Peloton Interactive Inc (NASDAQ: PTON) is down 20% on Thursday after the fitness equipment company disappointed investors not just in terms of its Q4 results but the future guidance as well.
Should you buy Peloton stock?
Peloton stock has failed to find a floor since the start of 2021. It’s still averaging at about $650 million of negative free cash flow a quarter.
Still, Jim Cramer has enough confidence in the new management to recommend buying it. This morning on CNBC’s “Squawk on the Street”, he said:
I say, you buy McCarthy. He’s talking about London offensive, going international. Liz Coddington – a fantastic person in finance will now be the CFO. The sloppy nature of previous reporting is over, the expense they had in the last mile is over, they needed cuts as painful as they were. They say our goal is fiscal 23; we just had fiscal 2022 over.

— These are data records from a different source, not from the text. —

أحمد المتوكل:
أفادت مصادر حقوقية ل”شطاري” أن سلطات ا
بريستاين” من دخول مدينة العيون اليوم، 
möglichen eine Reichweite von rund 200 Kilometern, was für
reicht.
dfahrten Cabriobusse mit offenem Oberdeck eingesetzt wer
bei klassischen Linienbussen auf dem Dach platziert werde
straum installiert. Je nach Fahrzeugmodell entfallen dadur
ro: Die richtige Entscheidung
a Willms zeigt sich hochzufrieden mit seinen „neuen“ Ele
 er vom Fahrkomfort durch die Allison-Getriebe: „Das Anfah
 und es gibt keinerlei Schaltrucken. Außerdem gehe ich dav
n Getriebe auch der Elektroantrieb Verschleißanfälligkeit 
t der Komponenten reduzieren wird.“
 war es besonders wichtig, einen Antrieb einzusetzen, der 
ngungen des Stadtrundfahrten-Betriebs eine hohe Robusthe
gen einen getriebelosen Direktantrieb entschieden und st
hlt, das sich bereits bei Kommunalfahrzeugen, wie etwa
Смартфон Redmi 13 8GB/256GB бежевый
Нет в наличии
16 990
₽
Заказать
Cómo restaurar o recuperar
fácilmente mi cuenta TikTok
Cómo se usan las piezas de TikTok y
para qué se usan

Peloton Q4 financial highlights
Lost $1.24 billion versus the year-ago figure of $313 million
Per-share loss climbed sharply from $1.05 to $3.68
Revenue declined 28% year-over-year to $679 million
Consensus was 76 cents of per-share loss on $682 million revenue
Average monthly churn of 1.4% was bigger than 1.04% expected
CEO McCarthy’s remarks
The quarterly loss was partially a function of $415 million hit from restructuring. In the letter to shareholders, CEO Barry McCarthy said:
The loss reflects the substantial progress we made this last quarter re-architecting the business to reduce the current and future inventory overhang, converting fixed to variable costs, and addressing numerous supply chain issue.

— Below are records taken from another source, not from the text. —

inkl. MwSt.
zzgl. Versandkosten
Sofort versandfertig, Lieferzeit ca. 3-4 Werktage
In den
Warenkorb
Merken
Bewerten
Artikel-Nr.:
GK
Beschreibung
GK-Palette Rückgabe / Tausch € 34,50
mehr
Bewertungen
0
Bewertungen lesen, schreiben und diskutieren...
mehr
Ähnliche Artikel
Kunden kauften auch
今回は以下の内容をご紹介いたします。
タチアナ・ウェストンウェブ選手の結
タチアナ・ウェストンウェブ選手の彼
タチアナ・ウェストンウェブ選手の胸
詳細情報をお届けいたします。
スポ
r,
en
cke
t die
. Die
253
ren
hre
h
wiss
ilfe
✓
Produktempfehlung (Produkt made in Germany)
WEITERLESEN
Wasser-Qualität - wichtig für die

The Nasdaq-listed firm ended the quarter with 2.97 million connected fitness subscribers, roughly in line with Street estimates. Revenue from subscriptions was $383 million in Q4.
Peloton stock down on future guidance
Peloton stock is also down since the connected fitness company lowered its guidance, citing seasonally weaker demand. The recent price hike could weigh on sales as well.
For the current financial quarter, Peloton expects its revenue to fall between $625 million and $650 million – a 21% YoY decline.
A day earlier, the New York based company said it will start selling its fitness equipment and apparel on Amazon.